Ed è esattamente così che Ravenna dipinge l’Italia in Red Sox: dal quartiere di Napoli che “lo sai perché qua non girano Gomorra? Perché è Gomorra” alla Ostia fascista, da Berlusconi a Mario Draghi e Matteo Salvini, il monologo, lungo quasi 95 minuti, procede soprattutto per imitazioni di accenti e luoghi comuni. In particolare Ravenna, senza alcuna pietà, decostruisce, tramite dissacranti storie sulle défaillance sessuali dell’adolescenza e sui primi appuntamenti di giovani innamorati, quell’ideale tutto italiano del maschio alpha, forte e virile, sempre col testosterone a mille, che non può mai ammettere il fallimento. Il “superuomo” non nietzschiano ma dannunziano, o meglio ancora mussoliniano – non a caso Mussolini calpestò e soppiantò il “padre” D’Annunzio, come racconta benissimo M – Il figlio del secolo -, che ancora la fa da padrone in qualsiasi spogliatoio maschile (e non solo).

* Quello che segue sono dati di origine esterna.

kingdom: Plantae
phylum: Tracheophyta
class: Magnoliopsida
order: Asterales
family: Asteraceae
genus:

L’approccio di Ravenna si rifà molto alla stand-up di comici americani e britannici come Aziz Ansari e Ricky Gervais, sfiorando i vertici di Hannah Gadsby, in cui le battute cedono il passo ad una riflessione più profonda e, a tratti, più amara. E i cui spettacoli (tutti disponibili su Netflix) sembrano quasi film, con regia e montaggio che assecondano il comico e ne seguono il passo e il ritmo. Del resto, Luca Ravenna – immune all’influenza dell’accento romano anche dopo diciassette anni trascorsi nella capitale – è con ogni probabilità il più importante esponente italiano di quella che si definisce post-comedy, colui che più ne ha interiorizzato le dinamiche e i metodi.

Ma al contrario dei suoi colleghi oltreoceano, che non si fanno scrupoli a parlare di politica e di movimenti politici, anche a costo di sacrificare le risate, il comico milanese ammette di parlarne poco, come molti suoi coetanei. Il che in realtà non è vero, perché in Red Sox di satira politica ce n’è parecchia, dopotutto comicità e politica sono sempre andate di pari passo. E forse, visto quello a cui stiamo assistendo nelle ultime settimane, tra Donald Trump e la diatriba con Zelenski, Elon Musk che balbetta “legalize comedy” come il personaggio di una sitcom, e i meme sul vicepresidente JD Vance, non esisterà più la politica senza (post) comicità. Che sia l’inizio della post-politica?